A Lesson from the Searchlight

For several television seasons actor / director / writer George Takei was known to Star Trek fans as around the world as Hikaru Sulu, the helmsman of the USS Enterprise. Today Takei is using his world-wide fame to tell the story of his childhood and the lessons it offers all of us about democracy and freedom.

The Japanese – American Takei was born in 1937 in Los Angeles to Japanese born parents. In 1942, fed by the anti-Japanese hysteria resulting from the outbreak of war with Japan, the five-year-old Takei and his parents were summarily moved to what the American government designated as “relocation camps”. Takei is quick to point out—much to the discomfort of most Americans—that these were nothing less than “concentration camps”: They concentrated Japanese-Americans in specific locations, confined them with barbed-wire fences, and discouraged their escape with sentry towers and machine gun toting guards.

In a recent interview on the Travis Smiley Show Takei made an off-the-cuff statement that caught my attention.

In discussing the concentration camp aspect of his world as a five year old, Takei mentioned that walking across the compound at night to visit the latrine meant being followed by the glare of a searchlight.

“I didn’t think anything about it,” said Takei, “I just thought it was cool that they lit my way so I could go pee.”

There is something wonderful and innocent about that statement. There is also a lesson that we could learn to make the process of growing older more fulfilling, less stressful, and more fun.

Takei’s family had been forcibly uprooted from the life they had built. They were taken from their homes, their neighborhoods, their families, and their jobs. They were treated as criminals simply because of their Japanese heritage. They had every right to be angry at a nation that purported to be the shining beacon of freedom in the world yet locked them behind wire fences. They had every right to question the morality of a nation that would watch their every act–even an act as simple and normal as going to the latrine—with suspicion.

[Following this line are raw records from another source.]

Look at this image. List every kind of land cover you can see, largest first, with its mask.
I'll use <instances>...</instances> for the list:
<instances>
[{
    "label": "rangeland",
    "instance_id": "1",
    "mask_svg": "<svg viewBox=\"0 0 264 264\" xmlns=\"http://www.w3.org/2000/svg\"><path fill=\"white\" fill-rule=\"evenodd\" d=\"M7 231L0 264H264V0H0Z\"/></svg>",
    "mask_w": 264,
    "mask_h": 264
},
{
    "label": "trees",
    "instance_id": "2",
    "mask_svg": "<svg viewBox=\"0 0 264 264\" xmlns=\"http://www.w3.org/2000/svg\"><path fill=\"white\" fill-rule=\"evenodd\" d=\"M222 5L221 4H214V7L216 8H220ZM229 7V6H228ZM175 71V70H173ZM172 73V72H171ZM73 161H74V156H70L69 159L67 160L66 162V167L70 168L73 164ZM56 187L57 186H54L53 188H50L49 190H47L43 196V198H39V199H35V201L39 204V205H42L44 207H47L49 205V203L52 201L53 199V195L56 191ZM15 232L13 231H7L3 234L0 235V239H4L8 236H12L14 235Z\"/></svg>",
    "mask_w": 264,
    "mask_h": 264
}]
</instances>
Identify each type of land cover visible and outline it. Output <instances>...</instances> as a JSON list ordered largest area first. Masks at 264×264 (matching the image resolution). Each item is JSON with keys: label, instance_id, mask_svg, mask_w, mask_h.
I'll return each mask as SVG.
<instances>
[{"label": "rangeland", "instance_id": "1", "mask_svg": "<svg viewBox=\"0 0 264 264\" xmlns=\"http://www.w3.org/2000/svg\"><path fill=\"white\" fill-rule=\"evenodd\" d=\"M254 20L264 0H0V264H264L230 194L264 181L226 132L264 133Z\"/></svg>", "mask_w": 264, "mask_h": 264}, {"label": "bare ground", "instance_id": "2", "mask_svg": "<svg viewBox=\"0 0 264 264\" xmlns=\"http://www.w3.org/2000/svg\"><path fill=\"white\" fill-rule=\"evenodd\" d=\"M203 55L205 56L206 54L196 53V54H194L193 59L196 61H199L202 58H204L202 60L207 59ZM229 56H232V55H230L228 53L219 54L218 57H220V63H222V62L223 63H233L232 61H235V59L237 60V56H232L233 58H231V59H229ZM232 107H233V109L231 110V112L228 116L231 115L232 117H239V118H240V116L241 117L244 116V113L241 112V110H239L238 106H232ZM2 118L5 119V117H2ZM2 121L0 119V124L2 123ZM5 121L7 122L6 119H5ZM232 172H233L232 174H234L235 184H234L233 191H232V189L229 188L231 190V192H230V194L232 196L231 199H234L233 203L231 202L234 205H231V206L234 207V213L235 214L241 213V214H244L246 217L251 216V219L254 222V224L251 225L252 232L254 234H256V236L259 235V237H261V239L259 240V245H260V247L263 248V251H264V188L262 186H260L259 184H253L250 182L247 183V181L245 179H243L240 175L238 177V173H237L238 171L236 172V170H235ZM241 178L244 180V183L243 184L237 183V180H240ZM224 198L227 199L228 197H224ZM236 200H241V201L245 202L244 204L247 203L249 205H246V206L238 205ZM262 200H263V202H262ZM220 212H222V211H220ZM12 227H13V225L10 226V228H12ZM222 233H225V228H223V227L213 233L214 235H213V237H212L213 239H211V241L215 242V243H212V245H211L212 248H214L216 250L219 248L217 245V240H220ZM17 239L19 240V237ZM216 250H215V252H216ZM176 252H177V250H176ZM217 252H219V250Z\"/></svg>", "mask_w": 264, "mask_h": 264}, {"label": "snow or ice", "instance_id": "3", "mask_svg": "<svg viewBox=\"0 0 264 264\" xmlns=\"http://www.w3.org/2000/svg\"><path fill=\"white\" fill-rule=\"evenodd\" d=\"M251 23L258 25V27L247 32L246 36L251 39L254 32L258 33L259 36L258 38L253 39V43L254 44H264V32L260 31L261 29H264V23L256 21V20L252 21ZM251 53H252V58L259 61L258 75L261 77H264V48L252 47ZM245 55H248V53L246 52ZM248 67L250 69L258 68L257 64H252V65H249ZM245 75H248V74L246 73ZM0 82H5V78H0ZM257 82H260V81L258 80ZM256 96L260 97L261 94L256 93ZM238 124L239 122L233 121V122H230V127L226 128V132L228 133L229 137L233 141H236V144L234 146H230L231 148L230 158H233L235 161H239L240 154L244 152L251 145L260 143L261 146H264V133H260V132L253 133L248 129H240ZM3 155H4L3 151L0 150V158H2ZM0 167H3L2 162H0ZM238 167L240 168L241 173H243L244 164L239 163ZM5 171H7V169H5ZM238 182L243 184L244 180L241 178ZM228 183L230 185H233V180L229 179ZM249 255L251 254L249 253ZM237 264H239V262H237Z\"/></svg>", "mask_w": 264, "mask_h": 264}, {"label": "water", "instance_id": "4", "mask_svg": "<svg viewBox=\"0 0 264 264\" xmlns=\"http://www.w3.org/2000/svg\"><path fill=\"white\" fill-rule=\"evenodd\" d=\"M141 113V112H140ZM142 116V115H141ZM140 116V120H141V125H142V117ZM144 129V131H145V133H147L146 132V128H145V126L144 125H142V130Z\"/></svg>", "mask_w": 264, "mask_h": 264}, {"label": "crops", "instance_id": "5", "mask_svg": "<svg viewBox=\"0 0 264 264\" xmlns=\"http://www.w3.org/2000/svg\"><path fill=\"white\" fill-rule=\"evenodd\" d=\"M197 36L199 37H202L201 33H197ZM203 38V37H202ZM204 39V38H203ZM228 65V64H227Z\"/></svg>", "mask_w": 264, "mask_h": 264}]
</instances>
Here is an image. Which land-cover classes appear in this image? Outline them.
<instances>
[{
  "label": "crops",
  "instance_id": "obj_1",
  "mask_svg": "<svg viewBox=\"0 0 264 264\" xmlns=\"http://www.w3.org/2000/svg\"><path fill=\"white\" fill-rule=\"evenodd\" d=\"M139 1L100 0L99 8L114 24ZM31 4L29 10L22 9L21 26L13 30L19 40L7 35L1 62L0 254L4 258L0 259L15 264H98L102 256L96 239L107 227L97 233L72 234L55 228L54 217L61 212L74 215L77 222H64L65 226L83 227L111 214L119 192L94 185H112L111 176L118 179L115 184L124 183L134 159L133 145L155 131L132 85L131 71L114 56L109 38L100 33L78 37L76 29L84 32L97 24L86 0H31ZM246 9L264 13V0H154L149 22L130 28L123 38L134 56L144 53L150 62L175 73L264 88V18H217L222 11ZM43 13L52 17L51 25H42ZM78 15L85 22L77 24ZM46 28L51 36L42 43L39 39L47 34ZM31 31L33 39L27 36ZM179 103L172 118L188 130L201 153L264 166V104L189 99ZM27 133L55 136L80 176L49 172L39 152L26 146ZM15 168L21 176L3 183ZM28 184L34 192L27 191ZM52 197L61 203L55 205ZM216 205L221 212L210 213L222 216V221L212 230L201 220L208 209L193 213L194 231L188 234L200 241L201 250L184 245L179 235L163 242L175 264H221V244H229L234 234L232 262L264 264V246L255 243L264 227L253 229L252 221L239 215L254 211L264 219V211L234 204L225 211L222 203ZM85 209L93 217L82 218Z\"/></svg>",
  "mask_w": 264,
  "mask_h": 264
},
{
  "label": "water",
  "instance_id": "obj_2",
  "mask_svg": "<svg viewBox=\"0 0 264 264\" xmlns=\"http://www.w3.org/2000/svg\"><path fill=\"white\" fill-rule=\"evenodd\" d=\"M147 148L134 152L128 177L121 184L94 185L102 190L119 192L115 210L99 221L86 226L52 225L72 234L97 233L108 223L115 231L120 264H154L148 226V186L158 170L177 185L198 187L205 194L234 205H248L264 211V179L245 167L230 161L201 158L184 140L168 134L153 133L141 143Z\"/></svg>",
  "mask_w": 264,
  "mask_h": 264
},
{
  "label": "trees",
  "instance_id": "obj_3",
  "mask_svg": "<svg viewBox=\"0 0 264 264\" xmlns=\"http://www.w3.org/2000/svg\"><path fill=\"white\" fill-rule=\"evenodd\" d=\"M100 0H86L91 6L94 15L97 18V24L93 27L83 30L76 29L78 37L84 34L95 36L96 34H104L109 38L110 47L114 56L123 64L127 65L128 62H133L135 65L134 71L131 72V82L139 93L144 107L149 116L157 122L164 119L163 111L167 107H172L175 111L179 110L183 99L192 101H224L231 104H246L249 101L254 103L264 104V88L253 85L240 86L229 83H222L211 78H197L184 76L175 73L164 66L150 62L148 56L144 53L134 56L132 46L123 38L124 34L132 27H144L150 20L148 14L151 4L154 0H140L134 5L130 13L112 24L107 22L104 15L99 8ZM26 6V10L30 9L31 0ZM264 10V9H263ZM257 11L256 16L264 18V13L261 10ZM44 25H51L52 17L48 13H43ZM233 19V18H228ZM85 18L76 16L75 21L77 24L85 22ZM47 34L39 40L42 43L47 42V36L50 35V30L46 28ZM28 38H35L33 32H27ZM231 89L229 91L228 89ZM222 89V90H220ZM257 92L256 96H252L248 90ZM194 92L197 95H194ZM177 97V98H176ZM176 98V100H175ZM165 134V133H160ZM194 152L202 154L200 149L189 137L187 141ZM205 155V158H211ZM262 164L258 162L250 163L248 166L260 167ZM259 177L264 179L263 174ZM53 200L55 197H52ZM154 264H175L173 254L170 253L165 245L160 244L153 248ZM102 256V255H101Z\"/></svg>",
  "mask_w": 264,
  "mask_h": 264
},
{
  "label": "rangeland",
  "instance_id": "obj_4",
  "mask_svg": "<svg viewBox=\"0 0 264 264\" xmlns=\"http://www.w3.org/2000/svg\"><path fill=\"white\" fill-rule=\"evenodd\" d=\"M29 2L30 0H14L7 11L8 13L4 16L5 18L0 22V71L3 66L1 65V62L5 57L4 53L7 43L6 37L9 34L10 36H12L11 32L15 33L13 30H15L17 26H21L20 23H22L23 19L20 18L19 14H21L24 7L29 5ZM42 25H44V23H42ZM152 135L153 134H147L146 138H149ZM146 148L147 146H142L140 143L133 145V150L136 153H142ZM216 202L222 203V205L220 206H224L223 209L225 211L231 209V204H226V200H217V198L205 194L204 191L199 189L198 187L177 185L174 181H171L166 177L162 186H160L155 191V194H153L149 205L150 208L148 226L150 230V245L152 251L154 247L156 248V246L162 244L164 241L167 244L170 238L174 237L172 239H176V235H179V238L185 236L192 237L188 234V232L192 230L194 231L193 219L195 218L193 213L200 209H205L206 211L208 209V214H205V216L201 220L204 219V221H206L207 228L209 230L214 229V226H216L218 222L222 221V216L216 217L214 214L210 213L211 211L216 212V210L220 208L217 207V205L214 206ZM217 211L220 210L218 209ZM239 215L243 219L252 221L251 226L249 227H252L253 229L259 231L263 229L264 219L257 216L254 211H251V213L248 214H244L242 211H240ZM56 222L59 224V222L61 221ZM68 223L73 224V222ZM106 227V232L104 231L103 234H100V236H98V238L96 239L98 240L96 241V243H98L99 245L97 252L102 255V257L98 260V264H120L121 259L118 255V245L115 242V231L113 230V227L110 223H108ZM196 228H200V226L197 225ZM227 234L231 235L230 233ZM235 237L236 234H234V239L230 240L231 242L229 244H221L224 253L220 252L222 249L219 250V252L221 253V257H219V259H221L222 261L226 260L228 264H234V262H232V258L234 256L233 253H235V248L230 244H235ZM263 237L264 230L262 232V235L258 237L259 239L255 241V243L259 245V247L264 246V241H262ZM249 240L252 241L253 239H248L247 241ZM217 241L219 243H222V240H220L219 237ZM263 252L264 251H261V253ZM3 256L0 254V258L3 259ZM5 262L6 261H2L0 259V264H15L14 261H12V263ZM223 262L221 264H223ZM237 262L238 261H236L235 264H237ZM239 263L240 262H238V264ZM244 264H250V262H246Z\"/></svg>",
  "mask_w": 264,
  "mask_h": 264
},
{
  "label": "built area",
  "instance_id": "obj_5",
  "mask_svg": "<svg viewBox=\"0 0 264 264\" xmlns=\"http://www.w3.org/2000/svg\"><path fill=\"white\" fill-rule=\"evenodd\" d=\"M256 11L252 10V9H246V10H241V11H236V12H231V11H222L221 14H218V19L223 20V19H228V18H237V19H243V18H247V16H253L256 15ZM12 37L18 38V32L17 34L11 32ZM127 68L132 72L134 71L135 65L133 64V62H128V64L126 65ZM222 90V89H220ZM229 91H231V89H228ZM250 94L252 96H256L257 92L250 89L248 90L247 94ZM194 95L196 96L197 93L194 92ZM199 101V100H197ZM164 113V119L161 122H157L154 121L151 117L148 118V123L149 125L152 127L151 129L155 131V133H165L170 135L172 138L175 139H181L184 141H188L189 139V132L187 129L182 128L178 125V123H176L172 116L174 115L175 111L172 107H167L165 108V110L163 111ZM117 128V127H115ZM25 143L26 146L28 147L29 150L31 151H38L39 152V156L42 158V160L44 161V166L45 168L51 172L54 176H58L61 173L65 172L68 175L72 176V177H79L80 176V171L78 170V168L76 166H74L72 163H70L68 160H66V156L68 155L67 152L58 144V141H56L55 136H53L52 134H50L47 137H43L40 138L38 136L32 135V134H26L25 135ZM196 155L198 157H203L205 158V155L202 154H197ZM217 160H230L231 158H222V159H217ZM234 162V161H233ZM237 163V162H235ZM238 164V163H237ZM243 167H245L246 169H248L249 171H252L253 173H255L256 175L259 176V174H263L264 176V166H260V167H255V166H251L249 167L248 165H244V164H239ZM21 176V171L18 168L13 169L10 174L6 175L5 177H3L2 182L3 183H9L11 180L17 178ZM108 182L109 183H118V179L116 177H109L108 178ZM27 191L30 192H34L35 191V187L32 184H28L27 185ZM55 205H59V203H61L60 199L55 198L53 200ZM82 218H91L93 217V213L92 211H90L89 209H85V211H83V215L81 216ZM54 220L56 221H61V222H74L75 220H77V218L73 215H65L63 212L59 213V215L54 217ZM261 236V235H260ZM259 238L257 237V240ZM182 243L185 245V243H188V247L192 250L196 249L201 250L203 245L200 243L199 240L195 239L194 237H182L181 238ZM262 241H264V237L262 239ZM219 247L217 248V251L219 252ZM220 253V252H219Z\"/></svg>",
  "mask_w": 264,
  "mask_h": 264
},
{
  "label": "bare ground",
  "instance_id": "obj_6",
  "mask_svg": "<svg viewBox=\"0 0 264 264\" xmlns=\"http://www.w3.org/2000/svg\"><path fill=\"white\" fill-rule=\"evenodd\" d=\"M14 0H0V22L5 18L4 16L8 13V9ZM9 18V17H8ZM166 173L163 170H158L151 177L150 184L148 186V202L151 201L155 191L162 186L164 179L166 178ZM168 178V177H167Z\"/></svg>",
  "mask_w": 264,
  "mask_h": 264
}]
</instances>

A five year old, however, did not understand any of that. Five year olds are blessed with a sense of wonder and innocence and naiveté. The spotlight wasn’t watching him, it was simply lighting his way.

I wonder how many of us would benefit from embracing a little bit more of a child-like innocence and wonder. How many of us would experience a bit more joy in our life if we didn’t take the “big picture” quite so seriously, at least not all the time.

Let’s take a lesson from a five year old in a Japanese-American concentration camp. Let’s stop looking at the worst of things and look for the blessings. Let’s stop looking at the dark clouds and seek the silver lining.

Most certainly, we would all enjoy life and have much more fun if, like Takei, we saw searchlight not as watching us, but as lighting our way.